[Task to carry out]
Before you finish, make sure each line of the records has been retyped exactly.
-------- Excerpted records
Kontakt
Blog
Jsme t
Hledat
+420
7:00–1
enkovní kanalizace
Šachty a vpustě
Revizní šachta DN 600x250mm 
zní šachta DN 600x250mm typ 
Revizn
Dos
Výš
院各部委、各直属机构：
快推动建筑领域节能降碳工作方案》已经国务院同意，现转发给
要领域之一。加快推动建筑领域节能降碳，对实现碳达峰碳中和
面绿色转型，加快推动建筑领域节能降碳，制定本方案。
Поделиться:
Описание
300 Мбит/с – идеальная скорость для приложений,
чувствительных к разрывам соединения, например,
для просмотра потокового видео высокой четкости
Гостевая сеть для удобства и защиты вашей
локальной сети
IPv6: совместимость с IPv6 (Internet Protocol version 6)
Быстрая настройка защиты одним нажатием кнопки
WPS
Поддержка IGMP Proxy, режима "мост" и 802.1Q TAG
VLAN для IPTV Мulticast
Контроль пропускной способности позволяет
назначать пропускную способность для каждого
----------------
[Response to this task]
Kontakt
Blog
Jsme t
Hledat
+420
7:00–1
enkovní kanalizace
Šachty a vpustě
Revizní šachta DN 600x250mm 
zní šachta DN 600x250mm typ 
Revizn
Dos
Výš
院各部委、各直属机构：
快推动建筑领域节能降碳工作方案》已经国务院同意，现转发给
要领域之一。加快推动建筑领域节能降碳，对实现碳达峰碳中和
面绿色转型，加快推动建筑领域节能降碳，制定本方案。
Поделиться:
Описание
300 Мбит/с – идеальная скорость для приложений,
чувствительных к разрывам соединения, например,
для просмотра потокового видео высокой четкости
Гостевая сеть для удобства и защиты вашей
локальной сети
IPv6: совместимость с IPv6 (Internet Protocol version 6)
Быстрая настройка защиты одним нажатием кнопки
WPS
Поддержка IGMP Proxy, режима "мост" и 802.1Q TAG
VLAN для IPTV Мulticast
Контроль пропускной способности позволяет
назначать пропускную способность для каждого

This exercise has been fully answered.